While I was getting squared around, a skunk walked out of the lilac bush and came straight toward me. I tried to shoo him off, but he wouldn't shoo. He was waving his tail and he seemed happy to find me there and he walked right up and rubbed against me, purring very loudly.
I didn't move a muscle. I didn't even bat my eyes. I figured if I didn't move, he might go away. The skunks had been living under the shack for the last three years or so and we got along fine but we had never been what you'd call real close. I'd left them alone and they'd left me alone and we both were satisfied.

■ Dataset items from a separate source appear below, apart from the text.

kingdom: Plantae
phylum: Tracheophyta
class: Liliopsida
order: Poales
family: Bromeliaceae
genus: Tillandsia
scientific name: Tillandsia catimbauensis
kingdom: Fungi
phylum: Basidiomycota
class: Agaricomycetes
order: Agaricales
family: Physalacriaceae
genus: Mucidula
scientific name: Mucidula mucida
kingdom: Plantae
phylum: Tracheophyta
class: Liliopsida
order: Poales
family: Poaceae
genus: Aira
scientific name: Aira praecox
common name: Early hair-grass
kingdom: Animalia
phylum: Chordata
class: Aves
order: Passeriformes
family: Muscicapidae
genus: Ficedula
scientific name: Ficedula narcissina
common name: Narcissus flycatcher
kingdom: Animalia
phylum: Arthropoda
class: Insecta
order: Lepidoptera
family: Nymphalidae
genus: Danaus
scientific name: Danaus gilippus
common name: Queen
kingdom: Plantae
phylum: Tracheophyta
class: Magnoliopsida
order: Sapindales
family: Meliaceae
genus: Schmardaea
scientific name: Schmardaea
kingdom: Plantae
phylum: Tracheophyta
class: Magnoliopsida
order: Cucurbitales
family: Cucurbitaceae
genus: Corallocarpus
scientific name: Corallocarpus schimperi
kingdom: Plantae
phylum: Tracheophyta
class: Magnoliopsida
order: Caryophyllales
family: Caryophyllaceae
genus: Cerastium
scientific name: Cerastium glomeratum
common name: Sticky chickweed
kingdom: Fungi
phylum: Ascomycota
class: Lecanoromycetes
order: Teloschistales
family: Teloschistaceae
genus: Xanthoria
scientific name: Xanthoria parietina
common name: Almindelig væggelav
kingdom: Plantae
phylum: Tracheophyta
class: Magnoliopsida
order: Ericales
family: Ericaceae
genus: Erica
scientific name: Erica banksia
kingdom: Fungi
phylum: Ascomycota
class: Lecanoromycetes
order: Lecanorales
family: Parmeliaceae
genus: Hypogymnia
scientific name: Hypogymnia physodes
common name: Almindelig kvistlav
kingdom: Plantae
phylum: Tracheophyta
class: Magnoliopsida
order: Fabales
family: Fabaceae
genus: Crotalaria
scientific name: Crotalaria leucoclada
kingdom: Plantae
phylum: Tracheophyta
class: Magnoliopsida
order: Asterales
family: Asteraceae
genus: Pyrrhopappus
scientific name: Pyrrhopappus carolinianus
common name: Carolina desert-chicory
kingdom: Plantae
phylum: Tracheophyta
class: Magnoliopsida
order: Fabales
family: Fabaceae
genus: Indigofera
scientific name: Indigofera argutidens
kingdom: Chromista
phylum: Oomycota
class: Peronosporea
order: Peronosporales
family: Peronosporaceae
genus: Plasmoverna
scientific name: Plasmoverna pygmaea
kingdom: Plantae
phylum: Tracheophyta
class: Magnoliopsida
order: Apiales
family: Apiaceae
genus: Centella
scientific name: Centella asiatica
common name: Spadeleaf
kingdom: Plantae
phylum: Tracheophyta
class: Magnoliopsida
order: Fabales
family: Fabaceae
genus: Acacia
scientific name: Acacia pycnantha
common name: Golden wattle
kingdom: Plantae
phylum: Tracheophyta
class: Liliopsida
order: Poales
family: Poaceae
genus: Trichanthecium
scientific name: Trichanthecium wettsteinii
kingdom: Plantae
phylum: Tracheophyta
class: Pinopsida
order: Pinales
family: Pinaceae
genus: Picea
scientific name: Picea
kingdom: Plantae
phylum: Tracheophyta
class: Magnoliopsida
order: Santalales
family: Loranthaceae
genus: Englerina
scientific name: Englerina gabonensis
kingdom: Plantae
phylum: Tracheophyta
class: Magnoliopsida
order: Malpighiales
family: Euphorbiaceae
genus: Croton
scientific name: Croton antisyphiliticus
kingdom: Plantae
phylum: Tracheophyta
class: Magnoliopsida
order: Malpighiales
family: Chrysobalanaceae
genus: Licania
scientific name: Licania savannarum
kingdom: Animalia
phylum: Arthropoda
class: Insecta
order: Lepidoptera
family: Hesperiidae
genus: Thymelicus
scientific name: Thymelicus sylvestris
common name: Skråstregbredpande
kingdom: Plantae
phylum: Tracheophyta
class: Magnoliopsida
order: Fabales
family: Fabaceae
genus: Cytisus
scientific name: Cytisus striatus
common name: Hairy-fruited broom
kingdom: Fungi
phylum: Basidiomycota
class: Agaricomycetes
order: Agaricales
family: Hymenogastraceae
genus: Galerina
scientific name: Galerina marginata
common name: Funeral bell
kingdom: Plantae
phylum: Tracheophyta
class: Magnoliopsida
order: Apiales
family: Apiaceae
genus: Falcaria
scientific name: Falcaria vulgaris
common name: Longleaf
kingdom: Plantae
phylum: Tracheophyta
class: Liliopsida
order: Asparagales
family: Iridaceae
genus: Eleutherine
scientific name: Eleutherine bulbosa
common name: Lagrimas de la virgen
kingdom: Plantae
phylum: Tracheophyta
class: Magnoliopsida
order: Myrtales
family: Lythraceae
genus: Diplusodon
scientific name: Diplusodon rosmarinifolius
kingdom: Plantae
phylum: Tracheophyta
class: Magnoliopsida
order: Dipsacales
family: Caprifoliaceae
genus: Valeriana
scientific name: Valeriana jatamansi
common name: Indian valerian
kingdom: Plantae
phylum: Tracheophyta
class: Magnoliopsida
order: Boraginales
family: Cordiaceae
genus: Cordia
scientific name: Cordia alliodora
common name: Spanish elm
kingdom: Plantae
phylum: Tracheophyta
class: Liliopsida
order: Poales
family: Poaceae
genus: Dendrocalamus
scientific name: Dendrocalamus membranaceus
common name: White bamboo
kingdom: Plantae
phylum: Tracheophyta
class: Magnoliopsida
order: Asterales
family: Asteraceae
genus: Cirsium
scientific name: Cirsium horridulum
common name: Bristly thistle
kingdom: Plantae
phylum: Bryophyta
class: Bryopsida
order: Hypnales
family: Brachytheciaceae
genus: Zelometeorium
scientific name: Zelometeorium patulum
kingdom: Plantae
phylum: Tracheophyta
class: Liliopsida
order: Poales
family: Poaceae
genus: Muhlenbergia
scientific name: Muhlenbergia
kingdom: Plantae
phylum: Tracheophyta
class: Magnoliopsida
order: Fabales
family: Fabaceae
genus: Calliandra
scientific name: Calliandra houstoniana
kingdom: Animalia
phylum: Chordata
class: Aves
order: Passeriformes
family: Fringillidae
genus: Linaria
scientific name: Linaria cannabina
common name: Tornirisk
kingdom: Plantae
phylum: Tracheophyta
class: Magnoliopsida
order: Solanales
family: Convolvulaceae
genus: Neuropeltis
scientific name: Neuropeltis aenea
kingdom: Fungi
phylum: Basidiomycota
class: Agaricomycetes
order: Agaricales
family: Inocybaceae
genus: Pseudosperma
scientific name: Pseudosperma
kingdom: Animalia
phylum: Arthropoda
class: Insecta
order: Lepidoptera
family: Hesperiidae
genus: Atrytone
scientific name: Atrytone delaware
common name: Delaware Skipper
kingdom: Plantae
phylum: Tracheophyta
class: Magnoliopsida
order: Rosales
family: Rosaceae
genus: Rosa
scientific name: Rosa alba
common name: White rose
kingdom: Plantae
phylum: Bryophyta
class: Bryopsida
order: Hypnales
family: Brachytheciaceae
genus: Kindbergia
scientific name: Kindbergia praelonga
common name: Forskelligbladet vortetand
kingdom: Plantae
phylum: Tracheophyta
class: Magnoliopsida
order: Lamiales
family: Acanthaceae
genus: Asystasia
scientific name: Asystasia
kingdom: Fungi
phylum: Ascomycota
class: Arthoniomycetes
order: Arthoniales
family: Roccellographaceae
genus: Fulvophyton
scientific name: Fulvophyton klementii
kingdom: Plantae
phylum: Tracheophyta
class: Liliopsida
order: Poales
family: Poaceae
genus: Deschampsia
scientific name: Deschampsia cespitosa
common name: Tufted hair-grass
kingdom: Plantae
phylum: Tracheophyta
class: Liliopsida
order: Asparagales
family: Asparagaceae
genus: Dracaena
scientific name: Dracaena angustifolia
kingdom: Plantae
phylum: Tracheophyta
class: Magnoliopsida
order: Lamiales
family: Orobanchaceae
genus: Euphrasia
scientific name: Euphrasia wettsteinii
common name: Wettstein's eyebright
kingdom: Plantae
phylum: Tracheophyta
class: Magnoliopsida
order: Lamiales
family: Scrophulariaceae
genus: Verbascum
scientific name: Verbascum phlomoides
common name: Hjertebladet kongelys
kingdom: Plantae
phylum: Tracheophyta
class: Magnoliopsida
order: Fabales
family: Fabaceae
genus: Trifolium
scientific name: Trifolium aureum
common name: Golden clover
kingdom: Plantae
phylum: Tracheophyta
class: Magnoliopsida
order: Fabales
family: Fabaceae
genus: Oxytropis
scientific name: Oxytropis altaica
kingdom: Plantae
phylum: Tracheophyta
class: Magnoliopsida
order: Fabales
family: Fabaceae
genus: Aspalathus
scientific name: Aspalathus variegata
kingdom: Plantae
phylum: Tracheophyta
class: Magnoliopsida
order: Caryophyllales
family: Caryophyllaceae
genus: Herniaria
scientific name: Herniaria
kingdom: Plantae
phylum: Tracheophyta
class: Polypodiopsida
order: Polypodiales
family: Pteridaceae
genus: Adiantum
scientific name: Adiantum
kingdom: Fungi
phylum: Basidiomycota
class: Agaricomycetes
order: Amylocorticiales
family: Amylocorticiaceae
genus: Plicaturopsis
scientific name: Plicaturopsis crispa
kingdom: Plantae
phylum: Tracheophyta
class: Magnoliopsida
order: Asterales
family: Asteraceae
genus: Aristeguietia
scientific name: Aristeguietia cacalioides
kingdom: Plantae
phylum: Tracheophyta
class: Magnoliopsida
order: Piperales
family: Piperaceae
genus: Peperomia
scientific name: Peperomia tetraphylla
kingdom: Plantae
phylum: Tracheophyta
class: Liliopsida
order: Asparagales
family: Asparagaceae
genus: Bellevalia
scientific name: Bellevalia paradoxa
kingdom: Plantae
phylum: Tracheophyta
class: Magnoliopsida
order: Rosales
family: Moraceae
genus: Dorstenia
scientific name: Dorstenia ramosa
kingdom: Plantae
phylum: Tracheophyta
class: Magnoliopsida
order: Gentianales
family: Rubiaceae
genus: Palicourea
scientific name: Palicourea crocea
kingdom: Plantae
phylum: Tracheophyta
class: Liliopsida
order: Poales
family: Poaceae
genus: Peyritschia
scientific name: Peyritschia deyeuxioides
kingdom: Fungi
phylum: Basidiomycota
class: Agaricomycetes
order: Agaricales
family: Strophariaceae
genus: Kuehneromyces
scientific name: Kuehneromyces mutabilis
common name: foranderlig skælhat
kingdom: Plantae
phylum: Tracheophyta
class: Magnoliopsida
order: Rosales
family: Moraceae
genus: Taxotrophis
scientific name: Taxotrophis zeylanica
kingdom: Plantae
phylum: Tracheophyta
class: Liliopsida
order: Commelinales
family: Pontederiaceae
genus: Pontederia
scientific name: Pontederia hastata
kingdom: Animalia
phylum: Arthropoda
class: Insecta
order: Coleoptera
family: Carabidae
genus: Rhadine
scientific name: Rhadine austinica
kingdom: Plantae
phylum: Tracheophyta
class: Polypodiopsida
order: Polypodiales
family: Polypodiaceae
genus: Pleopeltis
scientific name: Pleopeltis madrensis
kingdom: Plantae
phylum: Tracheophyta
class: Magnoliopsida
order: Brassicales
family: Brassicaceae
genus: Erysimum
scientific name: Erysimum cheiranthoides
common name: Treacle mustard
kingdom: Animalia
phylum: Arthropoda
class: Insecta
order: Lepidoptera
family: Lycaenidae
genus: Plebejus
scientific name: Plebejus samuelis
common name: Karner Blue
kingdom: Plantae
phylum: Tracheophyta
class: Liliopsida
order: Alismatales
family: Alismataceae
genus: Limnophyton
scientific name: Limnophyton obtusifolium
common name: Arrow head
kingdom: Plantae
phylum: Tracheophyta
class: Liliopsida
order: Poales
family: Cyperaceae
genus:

But this happy little critter apparently had made up his mind that I was a friend. Maybe he was just plumb grateful to me for running off the dogs.
He walked around me, rubbing against me, and then he climbed up in my lap and put his feet against my chest and looked me in the face. I could feel his body vibrating with the purring noise that he was making.
He kept standing there, with his feet against my chest, looking in my face, and his purring kept getting soft and loud, fast and slow. His ears stood straight up, like he expected me to purr back at him, and all the time his tail kept up its friendly waving.
Finally I reached up a hand, very gingerly, and patted him on the head and he didn't seem to mind. I sat there quite a while patting him and him purring at me, and he still was friendly.
So I took a chance and pushed him off my lap.
After a couple of tries, I made it to my feet and walked around the shack, with the skunk following at my heels.
I sat down on the stoop again and reached for the bottle and took a healthy swig, which I really needed after all I had been through, and while I had the bottle tilted, the jet shot across the treeline to the east and zoomed above my clearing and the whole place jumped a foot or two.
I dropped the bottle and grabbed the gun, but the jet was gone before I got the barrel up.
I put down the gun and did some steady cussing.
I had told the colonel only the day before that if that jet ever flew that close above my shack again, I'd take a shot at it and I meant every word of it.
"It don't seem right," I told him. "A man settles down and builds himself a shack and is living peaceable and contented and ain't bothering no one. Then the government comes in and builds an air base just a couple miles away and there ain't no peace no more, with them jets flying no more than stove-pipe high. Sometimes at night they bring a man plumb out of bed, standing to attention in the middle of the room, with his bare feet on the cold floor."
The colonel had been real nice about it. He had pointed out how we had to have air bases, how our lives depended on the planes that operated out of them and how hard he was trying to arrange the flight patterns so they wouldn't upset folks who lived around the base.
I had told him how the jets were stirring up the skunks and he hadn't laughed, but had been sympathetic, and he told me how, when he was a boy in Texas, he had trapped a lot of skunks. I explained that I wasn't trapping these skunks, but that they were, you might say, sort of living with me, and how I had become attached to them, how I'd lay awake at night and listen to them moving around underneath the shack and when I heard them, I knew I wasn't alone, but was sharing my home with others of God's creatures.
But even so, he wouldn't promise that the jets would stop flying over my place and that was when I told him I'd take a shot at the next one that did.
So he pulled a book out of his desk and read me a law that said it was illegal to shoot at any aircraft, but he didn't scare me none.